Num cenário paralelo, a WikiLeaks está a fazer a parte do Times e de outros meios de comunicação que relataram os Documentos do Pentágono – divulgando informações de ações secretas, e em muitos casos, injustas efectuadas em nome do povo americano sem o nosso conhecimento. O alegado delator Bradley Manning é Ellsberg nesta situação; semelhantemente, se as conversas entre ele próprio e Adrian Lamo impressas na Wired forem verdadeiras, ele divulgou os telegramas com um esmagador sentido de justiça, dizendo, “eu quero que as pessoas, sejam elas quem forem, vejam a verdade, porque sem informação, como público, não se podem tomar decisões informadas.

No início deste mês, Ellsberg apareceu no Colbert Report e elogiou Manning. “Se Bradley Manning fez aquilo de que é acusado, então ele é o meu herói e eu acho que ele prestou um grande serviço a este país” disse Ellsberg. “Esta confusão em que nos encontramos, no mundo, não é por causa de demasiadas fugas de informação… embora diga que devem existir alguns segredos. Mas também digo que invadimos o Iraque ilegalmente porque nos faltou um Bradley Manning na altura.”

● **Material extraído**
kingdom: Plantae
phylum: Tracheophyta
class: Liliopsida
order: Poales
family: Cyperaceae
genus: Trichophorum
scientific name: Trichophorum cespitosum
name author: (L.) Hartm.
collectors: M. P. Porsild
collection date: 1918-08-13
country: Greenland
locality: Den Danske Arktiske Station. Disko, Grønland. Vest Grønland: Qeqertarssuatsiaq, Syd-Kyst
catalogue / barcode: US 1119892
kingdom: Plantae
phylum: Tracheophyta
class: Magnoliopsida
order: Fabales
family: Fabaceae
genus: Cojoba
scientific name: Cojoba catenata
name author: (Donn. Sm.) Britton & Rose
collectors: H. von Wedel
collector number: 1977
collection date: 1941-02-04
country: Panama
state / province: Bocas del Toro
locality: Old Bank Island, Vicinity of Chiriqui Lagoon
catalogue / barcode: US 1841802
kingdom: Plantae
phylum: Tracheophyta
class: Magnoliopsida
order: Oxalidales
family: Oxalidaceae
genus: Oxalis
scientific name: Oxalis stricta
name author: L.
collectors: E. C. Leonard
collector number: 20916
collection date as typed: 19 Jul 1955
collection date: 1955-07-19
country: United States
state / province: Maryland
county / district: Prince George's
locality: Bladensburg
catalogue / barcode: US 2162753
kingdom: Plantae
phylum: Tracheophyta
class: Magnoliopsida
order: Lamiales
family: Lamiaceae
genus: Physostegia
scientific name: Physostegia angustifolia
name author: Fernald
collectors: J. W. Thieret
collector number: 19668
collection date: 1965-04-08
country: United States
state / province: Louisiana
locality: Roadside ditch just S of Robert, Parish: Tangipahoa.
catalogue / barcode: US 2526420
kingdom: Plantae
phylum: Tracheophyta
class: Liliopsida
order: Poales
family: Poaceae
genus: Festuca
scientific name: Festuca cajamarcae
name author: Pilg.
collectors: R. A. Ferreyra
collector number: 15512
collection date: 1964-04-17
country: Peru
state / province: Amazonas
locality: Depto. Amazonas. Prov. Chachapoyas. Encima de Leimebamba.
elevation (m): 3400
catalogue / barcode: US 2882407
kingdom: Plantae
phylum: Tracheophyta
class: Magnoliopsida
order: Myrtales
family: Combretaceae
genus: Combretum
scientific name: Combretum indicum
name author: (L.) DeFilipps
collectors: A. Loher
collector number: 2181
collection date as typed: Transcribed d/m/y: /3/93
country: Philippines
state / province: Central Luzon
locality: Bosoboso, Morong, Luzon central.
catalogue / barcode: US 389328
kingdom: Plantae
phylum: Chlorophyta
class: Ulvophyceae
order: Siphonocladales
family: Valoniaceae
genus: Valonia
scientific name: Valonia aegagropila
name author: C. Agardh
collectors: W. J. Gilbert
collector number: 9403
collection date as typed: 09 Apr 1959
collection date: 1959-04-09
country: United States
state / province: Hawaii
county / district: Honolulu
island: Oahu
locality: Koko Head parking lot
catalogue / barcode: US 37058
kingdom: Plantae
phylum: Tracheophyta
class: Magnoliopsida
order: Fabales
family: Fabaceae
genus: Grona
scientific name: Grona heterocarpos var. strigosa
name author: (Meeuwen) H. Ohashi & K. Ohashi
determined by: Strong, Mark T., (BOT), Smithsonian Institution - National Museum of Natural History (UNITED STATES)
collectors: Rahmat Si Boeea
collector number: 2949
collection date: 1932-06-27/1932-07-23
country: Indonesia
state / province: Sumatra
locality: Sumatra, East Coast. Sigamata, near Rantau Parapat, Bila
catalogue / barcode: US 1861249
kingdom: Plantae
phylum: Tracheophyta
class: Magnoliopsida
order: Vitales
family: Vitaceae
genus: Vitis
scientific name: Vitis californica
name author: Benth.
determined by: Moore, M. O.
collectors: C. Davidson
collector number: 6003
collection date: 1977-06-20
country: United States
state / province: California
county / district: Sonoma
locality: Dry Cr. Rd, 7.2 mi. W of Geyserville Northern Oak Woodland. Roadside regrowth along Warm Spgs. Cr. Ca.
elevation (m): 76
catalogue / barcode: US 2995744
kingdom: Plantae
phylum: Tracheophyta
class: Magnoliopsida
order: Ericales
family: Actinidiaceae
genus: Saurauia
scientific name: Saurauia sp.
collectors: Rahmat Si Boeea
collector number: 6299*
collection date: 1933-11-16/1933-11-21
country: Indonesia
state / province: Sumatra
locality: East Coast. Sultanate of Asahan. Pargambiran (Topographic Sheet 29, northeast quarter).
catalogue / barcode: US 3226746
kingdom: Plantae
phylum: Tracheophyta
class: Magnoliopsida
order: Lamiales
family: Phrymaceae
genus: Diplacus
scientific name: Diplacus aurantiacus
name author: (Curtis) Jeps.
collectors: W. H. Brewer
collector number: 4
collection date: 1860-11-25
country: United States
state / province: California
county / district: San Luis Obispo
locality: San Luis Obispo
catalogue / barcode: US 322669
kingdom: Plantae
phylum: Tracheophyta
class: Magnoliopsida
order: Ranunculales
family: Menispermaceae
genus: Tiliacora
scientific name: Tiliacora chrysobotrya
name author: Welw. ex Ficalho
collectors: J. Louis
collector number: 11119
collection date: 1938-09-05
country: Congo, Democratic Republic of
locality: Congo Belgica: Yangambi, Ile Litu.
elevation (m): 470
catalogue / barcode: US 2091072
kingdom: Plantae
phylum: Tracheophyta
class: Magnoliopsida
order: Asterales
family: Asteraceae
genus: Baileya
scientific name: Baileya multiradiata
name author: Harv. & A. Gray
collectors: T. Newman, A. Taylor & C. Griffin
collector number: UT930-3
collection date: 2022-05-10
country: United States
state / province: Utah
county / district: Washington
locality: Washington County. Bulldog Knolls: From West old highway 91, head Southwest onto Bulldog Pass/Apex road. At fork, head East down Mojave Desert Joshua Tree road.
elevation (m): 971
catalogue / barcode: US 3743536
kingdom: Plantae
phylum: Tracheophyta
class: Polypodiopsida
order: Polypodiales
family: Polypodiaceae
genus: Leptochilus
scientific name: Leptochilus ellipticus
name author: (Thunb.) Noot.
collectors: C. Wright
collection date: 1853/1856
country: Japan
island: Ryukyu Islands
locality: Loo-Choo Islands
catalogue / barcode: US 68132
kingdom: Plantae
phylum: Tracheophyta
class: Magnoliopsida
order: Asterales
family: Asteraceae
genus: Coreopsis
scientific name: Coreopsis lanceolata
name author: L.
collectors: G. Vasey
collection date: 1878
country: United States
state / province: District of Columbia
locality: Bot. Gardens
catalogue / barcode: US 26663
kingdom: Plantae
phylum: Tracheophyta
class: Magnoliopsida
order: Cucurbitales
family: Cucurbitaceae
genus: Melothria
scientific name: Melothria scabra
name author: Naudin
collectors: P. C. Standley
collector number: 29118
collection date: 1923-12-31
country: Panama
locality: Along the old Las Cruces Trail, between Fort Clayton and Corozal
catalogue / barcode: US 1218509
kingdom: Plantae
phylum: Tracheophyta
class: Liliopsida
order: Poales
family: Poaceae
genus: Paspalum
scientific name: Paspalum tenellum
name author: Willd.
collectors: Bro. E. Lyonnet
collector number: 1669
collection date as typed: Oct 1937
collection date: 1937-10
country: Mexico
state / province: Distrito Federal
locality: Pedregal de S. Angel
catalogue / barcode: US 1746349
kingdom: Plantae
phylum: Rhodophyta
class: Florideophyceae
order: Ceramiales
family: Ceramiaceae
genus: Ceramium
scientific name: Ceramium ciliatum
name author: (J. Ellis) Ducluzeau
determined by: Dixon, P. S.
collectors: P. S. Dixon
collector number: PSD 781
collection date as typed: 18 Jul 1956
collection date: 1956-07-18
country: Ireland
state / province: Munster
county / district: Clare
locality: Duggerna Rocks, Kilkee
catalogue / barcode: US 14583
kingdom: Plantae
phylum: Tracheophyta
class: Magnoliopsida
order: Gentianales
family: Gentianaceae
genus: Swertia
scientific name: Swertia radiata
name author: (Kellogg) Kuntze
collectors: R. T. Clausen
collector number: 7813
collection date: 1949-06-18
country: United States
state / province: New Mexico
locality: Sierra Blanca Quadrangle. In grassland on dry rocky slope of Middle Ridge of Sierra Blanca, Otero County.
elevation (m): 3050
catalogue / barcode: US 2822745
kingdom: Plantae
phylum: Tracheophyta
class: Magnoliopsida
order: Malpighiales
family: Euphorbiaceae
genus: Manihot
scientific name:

● **O que fazer**
**1)** Segundo o texto sobre a WikiLeaks, em que programa apareceu Ellsberg no início deste mês?
**2)** Transcreva do texto sobre a WikiLeaks o trecho entre "Num cenário paralelo, a" e "tomar decisões informadas.", inclusive.

● **Respostas**
**1)** No Colbert Report.

**2)**
Num cenário paralelo, a WikiLeaks está a fazer a parte do Times e de outros meios de comunicação que relataram os Documentos do Pentágono – divulgando informações de ações secretas, e em muitos casos, injustas efectuadas em nome do povo americano sem o nosso conhecimento. O alegado delator Bradley Manning é Ellsberg nesta situação; semelhantemente, se as conversas entre ele próprio e Adrian Lamo impressas na Wired forem verdadeiras, ele divulgou os telegramas com um esmagador sentido de justiça, dizendo, “eu quero que as pessoas, sejam elas quem forem, vejam a verdade, porque sem informação, como público, não se podem tomar decisões informadas.